Mudd maintained he didn't recognize Booth when the injured fugitive showed up at his door wearing false whiskers and theatrical makeup. Still, Mudd also was found guilty of conspiracy and sentenced to prison.
The 10-day manhunt ended at the Garrett farm in Bowling Green, where troops discovered the criminal holed up in a tobacco barn.
The barn was set on fire, and Booth was shot in the neck. The bullet passed through his spinal cord and paralyzed him.
Last weekend's tour ended on the same ground where John Wilkes Booth died just after dawn on April 26, 1865.
Nearly 10 hours after the tour started at Ford's Theatre, Kauffman stood in the woodsy median of U.S. 301 in Caroline County. As cars sped by on the busy highway, he pointed out what was once the Garrett farm.
Kauffman, who gives several tours each year, has spent three decades sifting through trial records, national archives and databases about the Lincoln assassination.
He published the first complete version of conspiracy trial transcripts from 11,000 pages of government files.
He calls the Booth saga his "lifelong specialty," and he leaves no detail to chance.

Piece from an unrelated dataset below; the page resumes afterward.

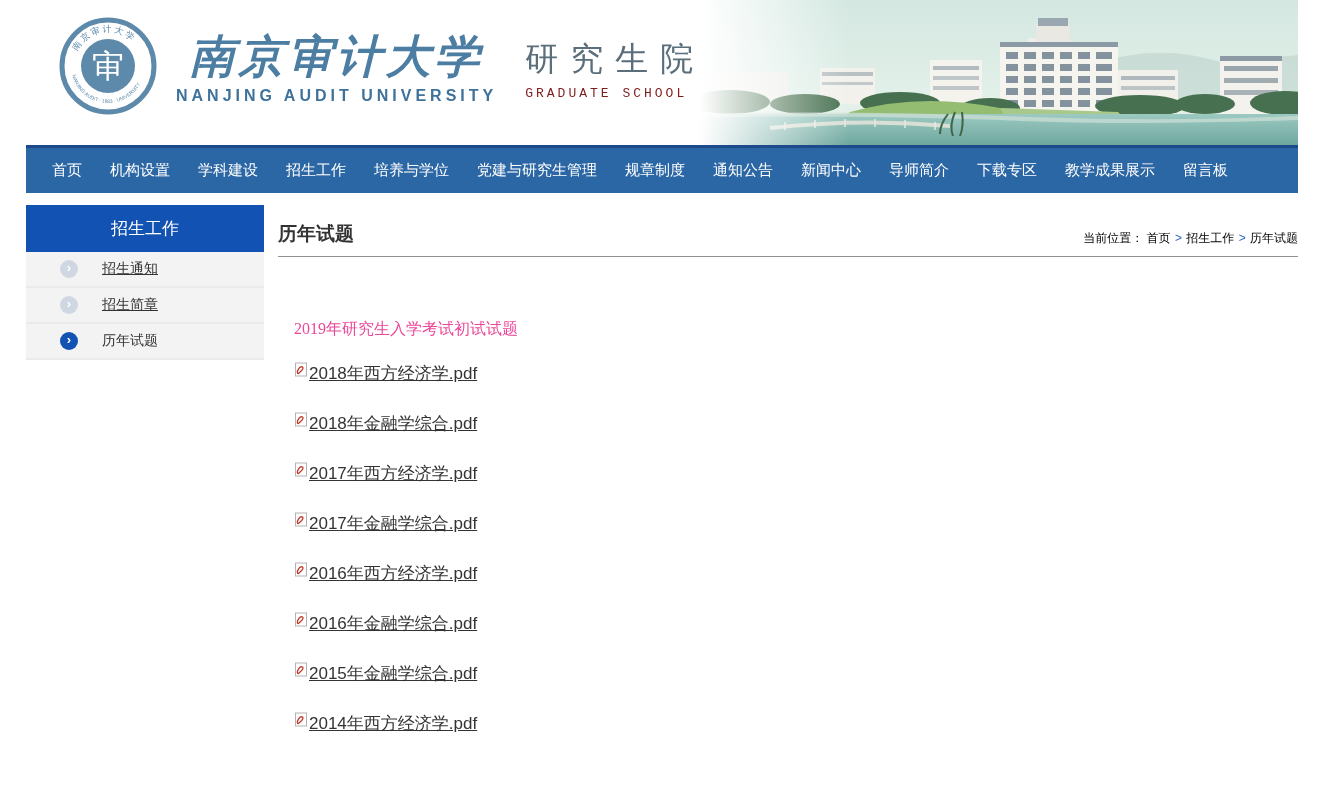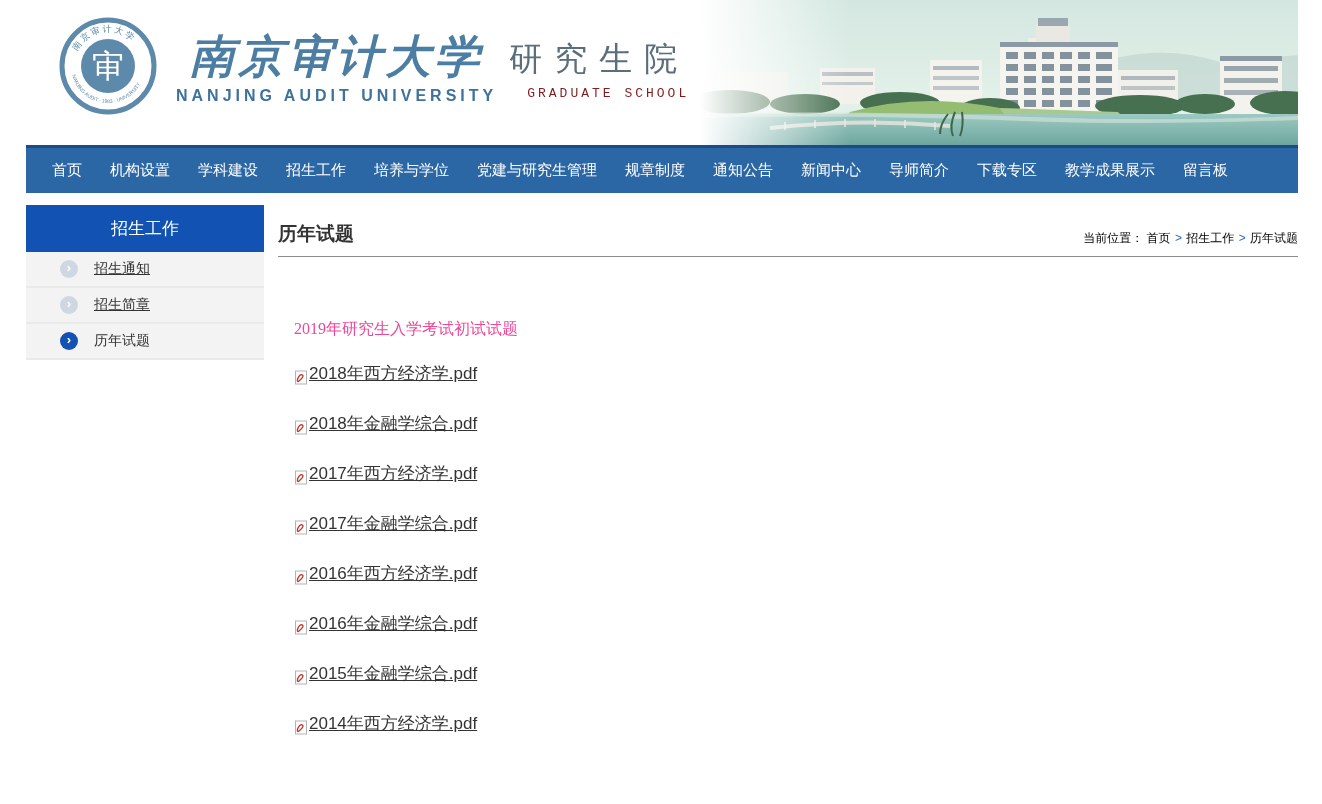"研究生院" .grad-block { margin-left: 12px -> 28px; text-align: right -> left }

"I've noticed how people like to pick. They really try to pick you apart," Kauffman said. "I'm almost terrified of making mistakes."
So he tests his theories firsthand.
He once leaped from the balcony at Ford's Theatre onto the stage to see if Booth could have broken his leg that way. He hired a cavalry unit to burn down a tobacco barn at 2 o'clock in the morning. And he tried to paddle across the Potomac in a row boat.
But even Kauffman can't re-create Booth's experiences exactly.
By bus, his tour travels from Washington to Bowling Green in a fraction of the time it took Booth to make the trip on horseback. Tourists cross modern bridges, travel paved highways and pass gas stations; Booth paddled across the water, fled along dirt roads and trekked through open fields.
Landmarks have been turned into restaurants and sold out of families.
"It just makes me sick to think about it," Kauffman said.
He's seen amazing changes in the tour over the past quarter of a century.
"The thing that keeps you going," Kauffman said, "is that you learn something new every day."